Kemudian pegawai itu menatap pemimpin Red Sword. "Kecepatan sangat penting kali ini. Setelah kalian menyusul karavan, jarak tidak akan terlalu menjadi masalah, tapi kita tidak bisa membiarkan titik pertemuan menjadi terlalu jauh. Apa yang akan kalian lakukan?"
Karin, sang pemimpin, mengangguk. "Kami akan menyewa satu kuda dan sebuah kereta boks."
Pegawai yang cerewet itu tersenyum lebar. "Pilihan yang bagus. Aku tahu kalian tidak punya banyak uang, tapi bayaran untuk permintaan ini lumayan besar. Ada kalanya kalian memang harus mengeluarkan uang."
Wajah Karin sedikit memerah. Dia tampak malu. Pegawai guild yang cerewet itu benar-benar tidak peka.
"Dan pastikan kalian makan dengan benar kali ini. Meskipun hanya bubur encer, kalian harus makan dua kali sehari. Jika kalian pergi ke sana-sini hanya dengan makan sekali sehari seperti sebelumnya, lalu sempoyongan karena kurang tenaga, Guild Petualang juga akan dikritik. Terutama aku. Lagipula, akulah yang merekomendasikan kalian."
Pegawai yang cerewet itu mengatakannya dengan senyuman cerah, dan kepala Karin semakin tertunduk. "Maafkan saya."
"Oh, tidak apa-apa. Kalian tidak perlu mengkhawatirkanku. Tidak perlu merasa bersalah. Aku sudah biasa dikritik. Kalau aku tidak dimarahi dari sisi ini, aku dimarahi dari sisi sana. Begitulah rasanya menjadi pegawai guild. Jadi aku baik-baik saja, tapi aku mengkhawatirkan kalian semua. Makanlah dengan benar kali ini."

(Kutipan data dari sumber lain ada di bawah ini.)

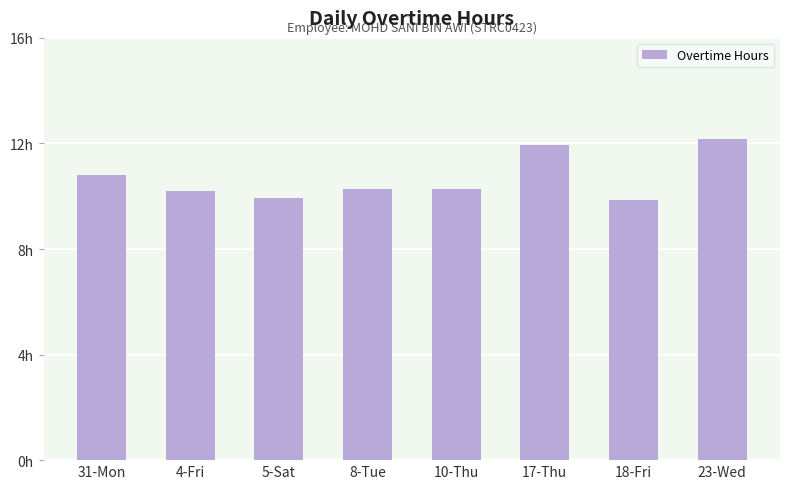

Does the chart contain any negative values?

No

"Ya." Anggota Red Sword menjawab serempak.
Mungkin dia orang yang baik, meskipun kurang peka. Juhwan melirik kelompok Red Sword. Seberapa kecil pendapatan mereka sebagai petualang sampai-sampai hanya bisa makan satu kali sehari?
Aku harus berhati-hati agar tidak jatuh ke dalam situasi seperti itu dan membuat keluargaku kelaparan.

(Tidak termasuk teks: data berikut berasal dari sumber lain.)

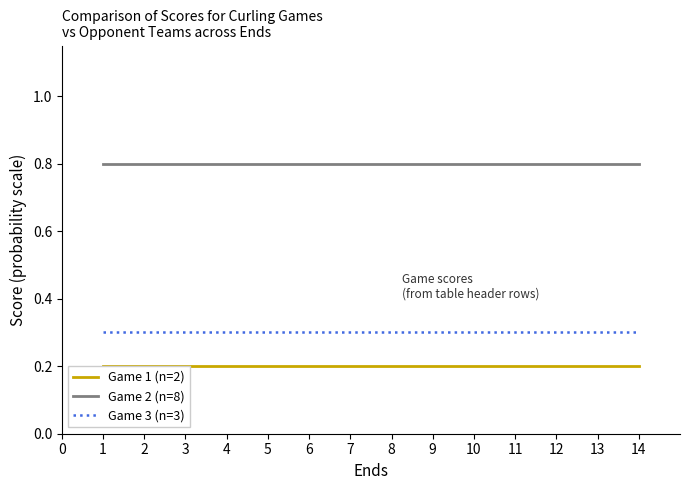

What are all the series names shown in the legend?

Game 1 (n=2), Game 2 (n=8), Game 3 (n=3)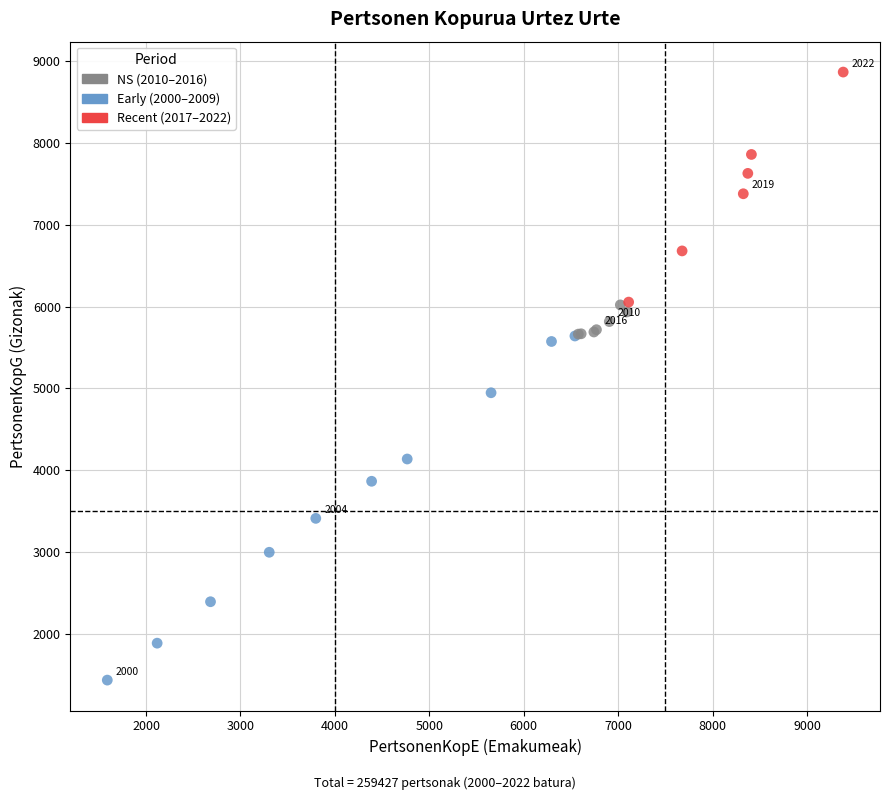

What Y value in the scatter plot is closest to 5151?

4948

Benar-benar, jika Lizzie dan Dorothy sampai sempoyongan karena hanya makan sehari sekali, dia pasti akan menangis. Ah, membayangkannya saja sudah sangat menyedihkan dan membuat air matanya hampir menetes. Faktanya, sedikit kelembapan sudah menggenang di pelupuk matanya.
Namun, kelompok Red Sword tampaknya menanggapinya dengan berbeda.
Karin mengangkat alisnya dan menyodorkan wajahnya ke arah Juhwan. Ekspresinya berkerut begitu parah hingga kerutan dalam terbentuk di dahinya. "Apa? Hanya karena kau penyihir yang sukses, kau pikir kami ini menyedihkan? Apa kau mengasihani kami? Apa kau menertawakan kami di dalam hati?"
Karin mungkin ingin mencengkeram kerahnya. Jika Juhwan sedikit lebih pendek, wanita itu mungkin sudah melakukannya.
Tapi sulit bagi orang bertubuh kecil untuk mencengkeram raksasa yang lebih besar dari mereka, dan itu juga terlihat konyol. Karin tampaknya menyadari hal itu, jadi dia memaksa dirinya untuk menahan diri. Kepalan tangannya bergetar di udara.
Helaan napas lolos dari mulut Juhwan begitu saja. Situasinya sangat konyol sehingga napas itu keluar dengan sendirinya. Tapi hal itu pun sepertinya menyinggung Karin. Matanya menyipit sampai bagian putihnya terlihat.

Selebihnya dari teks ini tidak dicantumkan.